Note that the order of sound presentation in relation to vowel qualities and to F0 is not uniform throughout the entire Materials section; for each single section, this order accords to the subject matter illustrated and to the choice of the author.

Illustrations related to extracts of speech and of singing

For each figure relating to a series of extracts of speech and/or singing, as for the above, the subject matter of illustration is explained in the text; it is also indicated in short form in the figure legend, followed by a corresponding link to the sound archive for a display of the pitch contours and for additional illustration of acoustic analysis.

Illustration form of the thumbnails (Mini) and Medium (M) layouts: Each pitch contour of an extract of speech or singing is given as the pitch frequency in Hz (y-coordinate) over a time range in s (x-coordinate).

Below each contour, the following indications are given:

• First line = initials and identification number (in parenthesis) of the speaker, gender of the speaker (w=woman/female, m=man/male), age group of the speaker (C=children, A=adults; note B=birds) and record number (No.) of the recording in the database
• Second line = vowel quality (left empty), speech intended by the speaker (given as //text//), calculated fundamental frequency (F0) in Hz (left empty)

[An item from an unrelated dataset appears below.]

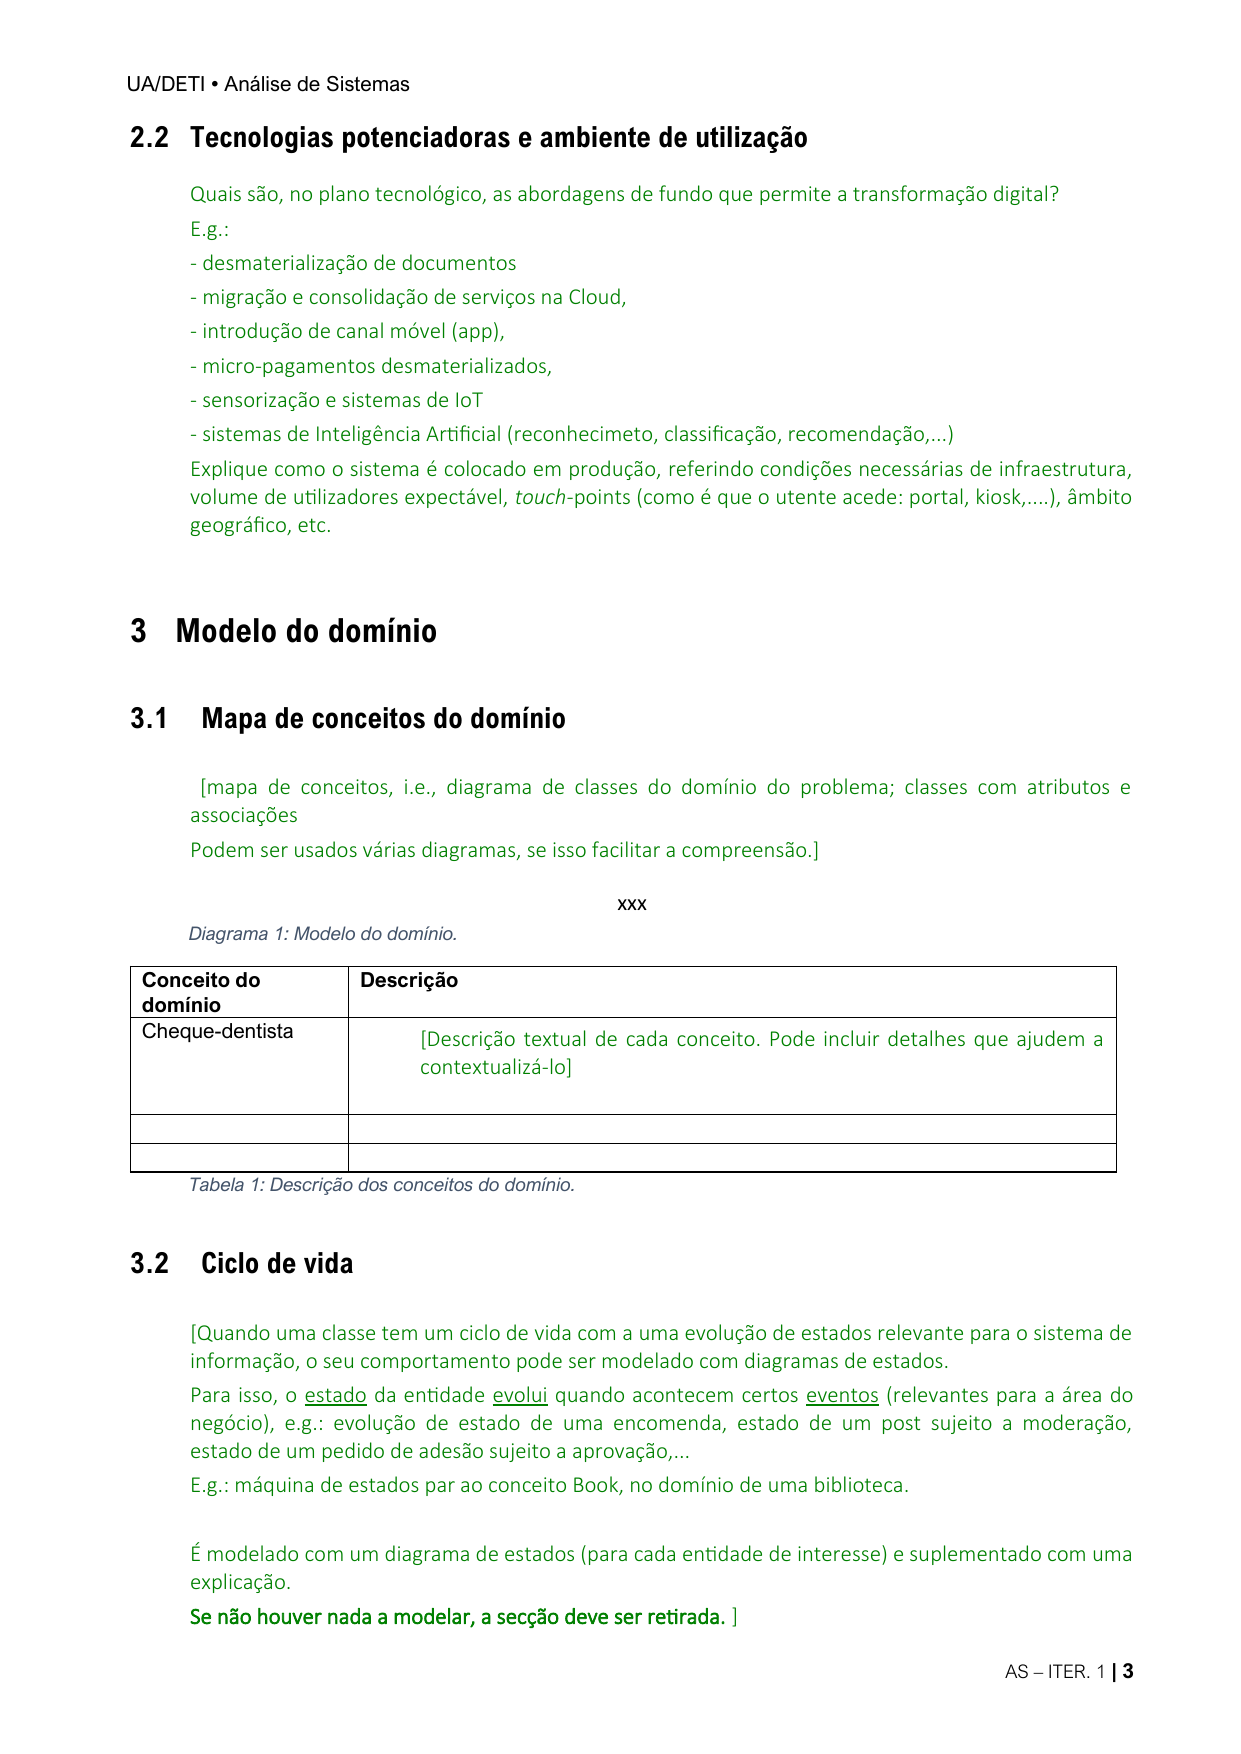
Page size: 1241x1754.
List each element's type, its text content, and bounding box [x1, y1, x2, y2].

The illustration in the layout Large (L) contains:

• First graphic = entire sound wave (basis of analysis of pitch contour)
  
• Second graphic = pitch contour 
• Third graphic = spectrogram
  
• Fourth and fifth graphic = LTAS spectrum for the frequency ranges 0–5.5 kHz and 0–11 kHz

Display options

For the display options, please refer to the menu item "Help – Assistant" in the sound archive: the assistant informs about the details of the user interface.